Sale of Our Interest in Our Japan Unconsolidated Affiliate
In December 2007, we sold our interest in our unconsolidated affiliate in Japan for $128 million in cash (including the
impact of related foreign currency contracts that were settled in December 2007). Our international subsidiary that owned
this interest operates on a fiscal calendar with a period end that is approximately one month earlier than our consolidated
period close. Thus, consistent with our historical treatment of events occurring during the lag period, the pre-tax gain on
the sale of this investment of $100 million was recorded in the quarter ended March 22, 2008. However, the cash
proceeds from this transaction were transferred from our international subsidiary to the U.S. in December 2007 and thus
were reported on our Consolidated Statement of Cash Flows for the year ended December 29, 2007. The offset to this
cash on our Consolidated Balance Sheet at December 29, 2007 was in accounts payable and other current liabilities,
which was relieved in the quarter ended March 22, 2008 upon recognition of the gain.
While we will no longer have an ownership interest in the entity that operates both KFCs and Pizza Huts in Japan, it will
continue to be a franchisee as it was when it operated as an unconsolidated affiliate. Excluding the one-time gain, the sale
of our interest in our Japan unconsolidated affiliate did not have a significant impact on our results of operations for the
year ended December 27, 2008 as the Other income we previously recorded representing our share of earnings of the
unconsolidated affiliate has historically not been significant.
U.S. Business Transformation
As part of our plan to transform our U.S. business we took several measures (“the U.S. business transformation
measures”) in 2008. These measures included: expansion of our U.S. refranchising; charges relating to G&A productivity
initiatives and realignment of resources (primarily severance and early retirement costs); and investments in our U.S.
Brands made on behalf of our franchisees such as equipment purchases.
In the year ended December 27, 2008, we refranchised 700 restaurants in the U.S. resulting in a pre-tax loss of $5 million.
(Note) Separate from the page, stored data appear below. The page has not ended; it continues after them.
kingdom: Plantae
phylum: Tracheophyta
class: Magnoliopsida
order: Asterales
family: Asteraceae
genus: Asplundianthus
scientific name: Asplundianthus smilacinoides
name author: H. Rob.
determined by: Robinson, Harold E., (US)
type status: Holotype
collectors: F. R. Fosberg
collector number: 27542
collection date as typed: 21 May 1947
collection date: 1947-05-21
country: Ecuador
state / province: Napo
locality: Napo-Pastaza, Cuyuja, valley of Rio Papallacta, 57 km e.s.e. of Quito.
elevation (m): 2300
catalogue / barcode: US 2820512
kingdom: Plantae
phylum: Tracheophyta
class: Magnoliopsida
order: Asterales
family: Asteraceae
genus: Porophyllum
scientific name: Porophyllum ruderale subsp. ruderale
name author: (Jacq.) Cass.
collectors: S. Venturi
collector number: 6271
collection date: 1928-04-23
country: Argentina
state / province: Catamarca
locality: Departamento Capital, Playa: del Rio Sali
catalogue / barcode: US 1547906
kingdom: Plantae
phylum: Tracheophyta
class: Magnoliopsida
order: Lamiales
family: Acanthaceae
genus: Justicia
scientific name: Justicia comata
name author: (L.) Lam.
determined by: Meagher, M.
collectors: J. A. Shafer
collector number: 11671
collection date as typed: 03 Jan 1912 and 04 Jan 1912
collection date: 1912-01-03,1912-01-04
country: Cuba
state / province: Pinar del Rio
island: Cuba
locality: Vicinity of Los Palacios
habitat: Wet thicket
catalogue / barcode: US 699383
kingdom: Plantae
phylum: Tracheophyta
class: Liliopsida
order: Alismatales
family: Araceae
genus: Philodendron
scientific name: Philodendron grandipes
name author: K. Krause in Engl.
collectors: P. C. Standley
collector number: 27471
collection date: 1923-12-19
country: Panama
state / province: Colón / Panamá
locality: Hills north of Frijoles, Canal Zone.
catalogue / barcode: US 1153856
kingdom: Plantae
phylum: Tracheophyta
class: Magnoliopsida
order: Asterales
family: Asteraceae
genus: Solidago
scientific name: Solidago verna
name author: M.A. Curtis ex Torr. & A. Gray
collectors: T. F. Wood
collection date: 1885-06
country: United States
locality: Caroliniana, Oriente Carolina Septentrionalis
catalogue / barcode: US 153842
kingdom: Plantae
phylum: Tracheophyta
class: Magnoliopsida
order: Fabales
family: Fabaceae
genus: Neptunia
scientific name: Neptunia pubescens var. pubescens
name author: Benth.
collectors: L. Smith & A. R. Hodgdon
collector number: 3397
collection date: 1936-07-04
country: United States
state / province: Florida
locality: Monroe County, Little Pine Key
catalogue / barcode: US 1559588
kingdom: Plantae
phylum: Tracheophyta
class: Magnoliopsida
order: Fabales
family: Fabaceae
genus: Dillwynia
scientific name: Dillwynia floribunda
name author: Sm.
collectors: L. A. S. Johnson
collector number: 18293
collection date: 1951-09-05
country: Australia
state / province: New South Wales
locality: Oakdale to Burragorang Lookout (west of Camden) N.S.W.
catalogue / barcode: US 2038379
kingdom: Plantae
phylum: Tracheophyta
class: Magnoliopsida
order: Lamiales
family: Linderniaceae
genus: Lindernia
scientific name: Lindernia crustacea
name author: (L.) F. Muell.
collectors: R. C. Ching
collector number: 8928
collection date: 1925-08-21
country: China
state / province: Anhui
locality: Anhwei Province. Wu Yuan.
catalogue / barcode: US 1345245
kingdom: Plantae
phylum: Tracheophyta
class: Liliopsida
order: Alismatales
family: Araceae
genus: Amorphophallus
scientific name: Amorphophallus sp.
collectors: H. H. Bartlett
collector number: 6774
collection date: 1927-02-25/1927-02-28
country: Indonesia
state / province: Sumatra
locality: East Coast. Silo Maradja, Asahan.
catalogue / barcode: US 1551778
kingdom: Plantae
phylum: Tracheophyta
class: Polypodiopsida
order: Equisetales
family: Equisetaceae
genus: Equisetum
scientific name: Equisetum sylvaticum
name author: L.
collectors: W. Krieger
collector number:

These refranchising losses were the net result of our refranchising of, or offers to refranchise, stores or groups of stores in
the U.S. at prices less than their recorded carrying values.
We provided severance and early retirement benefits to certain U.S. based employees as part of our G&A productivity
initiatives and realignment of resources. In connection with this we recorded a pre-tax charge of $49 million during 2008
including $18 million from the resulting impact on our pension and post retirement medical plans. The current liability
for the severance portion of this charge was $27 million as of December 27, 2008.